The answer must be every line of the records below that contains the word "lines", copied out.
= Beginning of Section =
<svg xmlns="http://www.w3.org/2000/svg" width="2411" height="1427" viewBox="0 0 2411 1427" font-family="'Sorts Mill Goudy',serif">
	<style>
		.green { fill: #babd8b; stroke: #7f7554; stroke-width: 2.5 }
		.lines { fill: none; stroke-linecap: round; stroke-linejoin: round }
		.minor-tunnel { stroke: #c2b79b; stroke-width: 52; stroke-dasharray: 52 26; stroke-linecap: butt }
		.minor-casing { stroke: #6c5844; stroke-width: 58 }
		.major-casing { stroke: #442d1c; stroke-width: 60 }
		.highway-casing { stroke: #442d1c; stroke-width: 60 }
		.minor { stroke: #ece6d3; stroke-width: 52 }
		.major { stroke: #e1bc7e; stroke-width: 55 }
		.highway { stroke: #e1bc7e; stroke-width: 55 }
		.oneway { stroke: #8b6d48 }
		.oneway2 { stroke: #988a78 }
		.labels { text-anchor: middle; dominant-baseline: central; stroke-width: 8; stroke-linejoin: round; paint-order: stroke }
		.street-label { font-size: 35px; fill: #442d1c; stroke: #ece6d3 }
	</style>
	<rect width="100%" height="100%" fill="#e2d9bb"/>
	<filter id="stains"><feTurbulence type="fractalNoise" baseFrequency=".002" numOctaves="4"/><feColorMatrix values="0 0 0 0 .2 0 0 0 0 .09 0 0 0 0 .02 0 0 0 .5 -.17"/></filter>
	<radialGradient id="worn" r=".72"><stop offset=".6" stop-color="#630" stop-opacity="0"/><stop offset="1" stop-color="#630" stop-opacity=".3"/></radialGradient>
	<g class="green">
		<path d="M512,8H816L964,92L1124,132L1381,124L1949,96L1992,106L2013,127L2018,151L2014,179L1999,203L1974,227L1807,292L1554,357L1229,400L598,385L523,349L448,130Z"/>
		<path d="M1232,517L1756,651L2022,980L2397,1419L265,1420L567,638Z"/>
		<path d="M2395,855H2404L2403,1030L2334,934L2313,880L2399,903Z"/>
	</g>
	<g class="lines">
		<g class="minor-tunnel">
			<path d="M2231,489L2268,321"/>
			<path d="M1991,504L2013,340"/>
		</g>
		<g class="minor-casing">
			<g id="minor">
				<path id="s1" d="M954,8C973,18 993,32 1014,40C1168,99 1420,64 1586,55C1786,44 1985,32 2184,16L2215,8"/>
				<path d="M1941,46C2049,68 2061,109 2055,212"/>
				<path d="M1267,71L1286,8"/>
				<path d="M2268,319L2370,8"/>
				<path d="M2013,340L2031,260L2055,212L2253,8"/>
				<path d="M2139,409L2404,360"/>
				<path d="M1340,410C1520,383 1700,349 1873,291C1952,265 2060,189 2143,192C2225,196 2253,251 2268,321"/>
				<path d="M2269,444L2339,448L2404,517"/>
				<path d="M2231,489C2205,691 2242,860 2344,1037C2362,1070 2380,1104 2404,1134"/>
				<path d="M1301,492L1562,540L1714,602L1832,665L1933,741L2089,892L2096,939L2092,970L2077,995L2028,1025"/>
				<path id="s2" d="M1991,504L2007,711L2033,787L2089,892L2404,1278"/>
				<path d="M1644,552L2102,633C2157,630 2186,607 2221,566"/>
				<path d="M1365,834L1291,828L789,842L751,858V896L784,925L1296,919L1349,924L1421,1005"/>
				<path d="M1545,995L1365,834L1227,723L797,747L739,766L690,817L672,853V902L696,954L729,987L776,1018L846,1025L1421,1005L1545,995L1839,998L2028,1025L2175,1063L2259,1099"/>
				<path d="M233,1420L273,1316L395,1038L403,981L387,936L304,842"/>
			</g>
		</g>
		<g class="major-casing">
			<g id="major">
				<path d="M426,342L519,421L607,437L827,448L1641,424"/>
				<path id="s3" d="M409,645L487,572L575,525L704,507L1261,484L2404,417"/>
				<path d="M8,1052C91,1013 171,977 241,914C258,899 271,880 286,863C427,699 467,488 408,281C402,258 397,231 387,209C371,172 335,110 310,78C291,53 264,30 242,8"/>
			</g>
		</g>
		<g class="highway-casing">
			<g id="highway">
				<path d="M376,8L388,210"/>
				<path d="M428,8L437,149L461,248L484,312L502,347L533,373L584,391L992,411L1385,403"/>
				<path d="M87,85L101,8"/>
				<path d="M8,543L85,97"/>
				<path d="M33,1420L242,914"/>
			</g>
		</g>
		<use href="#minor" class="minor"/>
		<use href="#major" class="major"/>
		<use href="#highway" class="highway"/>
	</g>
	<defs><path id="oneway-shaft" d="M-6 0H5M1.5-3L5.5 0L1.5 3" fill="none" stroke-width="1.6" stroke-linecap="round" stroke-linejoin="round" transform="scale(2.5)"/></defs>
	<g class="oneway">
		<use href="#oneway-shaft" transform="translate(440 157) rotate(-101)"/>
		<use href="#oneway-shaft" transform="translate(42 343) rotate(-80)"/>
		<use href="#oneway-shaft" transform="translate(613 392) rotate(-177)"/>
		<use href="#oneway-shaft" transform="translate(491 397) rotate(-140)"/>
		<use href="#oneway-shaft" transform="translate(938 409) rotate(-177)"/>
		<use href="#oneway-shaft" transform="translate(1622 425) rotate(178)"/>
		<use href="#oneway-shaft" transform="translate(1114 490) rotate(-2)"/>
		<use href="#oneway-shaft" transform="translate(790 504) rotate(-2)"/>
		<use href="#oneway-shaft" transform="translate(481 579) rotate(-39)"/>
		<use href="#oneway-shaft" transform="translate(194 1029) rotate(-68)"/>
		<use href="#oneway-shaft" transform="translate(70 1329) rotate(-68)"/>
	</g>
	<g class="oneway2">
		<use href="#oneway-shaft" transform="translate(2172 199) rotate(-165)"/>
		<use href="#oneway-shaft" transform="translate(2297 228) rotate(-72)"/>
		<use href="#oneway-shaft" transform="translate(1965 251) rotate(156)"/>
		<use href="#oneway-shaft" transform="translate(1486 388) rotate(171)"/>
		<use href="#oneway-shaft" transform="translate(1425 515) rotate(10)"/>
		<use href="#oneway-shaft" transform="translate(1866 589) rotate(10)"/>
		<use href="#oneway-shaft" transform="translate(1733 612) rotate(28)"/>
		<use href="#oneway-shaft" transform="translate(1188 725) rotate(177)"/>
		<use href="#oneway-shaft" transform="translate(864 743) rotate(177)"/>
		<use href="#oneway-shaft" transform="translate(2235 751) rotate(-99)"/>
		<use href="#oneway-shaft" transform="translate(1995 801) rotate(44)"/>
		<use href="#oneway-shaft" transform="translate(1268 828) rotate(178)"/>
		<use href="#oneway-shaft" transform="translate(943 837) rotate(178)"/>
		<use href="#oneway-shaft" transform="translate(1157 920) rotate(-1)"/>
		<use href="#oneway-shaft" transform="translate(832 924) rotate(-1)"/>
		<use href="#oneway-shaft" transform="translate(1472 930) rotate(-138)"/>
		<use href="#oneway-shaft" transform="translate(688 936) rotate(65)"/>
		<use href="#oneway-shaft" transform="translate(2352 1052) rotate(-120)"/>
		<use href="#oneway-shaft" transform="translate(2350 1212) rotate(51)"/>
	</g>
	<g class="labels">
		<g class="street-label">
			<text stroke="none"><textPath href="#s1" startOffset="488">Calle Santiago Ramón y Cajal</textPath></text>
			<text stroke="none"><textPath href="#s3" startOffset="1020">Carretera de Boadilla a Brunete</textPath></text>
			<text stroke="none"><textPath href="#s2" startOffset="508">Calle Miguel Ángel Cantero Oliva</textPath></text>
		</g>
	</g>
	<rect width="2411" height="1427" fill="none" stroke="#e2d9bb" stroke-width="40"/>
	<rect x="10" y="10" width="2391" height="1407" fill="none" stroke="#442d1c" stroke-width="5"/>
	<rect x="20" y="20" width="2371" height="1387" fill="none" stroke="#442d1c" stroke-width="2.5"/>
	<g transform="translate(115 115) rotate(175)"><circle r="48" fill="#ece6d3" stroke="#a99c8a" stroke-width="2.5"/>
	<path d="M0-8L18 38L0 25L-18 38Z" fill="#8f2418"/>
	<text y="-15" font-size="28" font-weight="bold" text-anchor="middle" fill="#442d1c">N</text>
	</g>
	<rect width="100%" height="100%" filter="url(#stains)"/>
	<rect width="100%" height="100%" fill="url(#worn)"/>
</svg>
= End of Section =
_Problem solution_
		.lines { fill: none; stroke-linecap: round; stroke-linejoin: round }
	<g class="lines">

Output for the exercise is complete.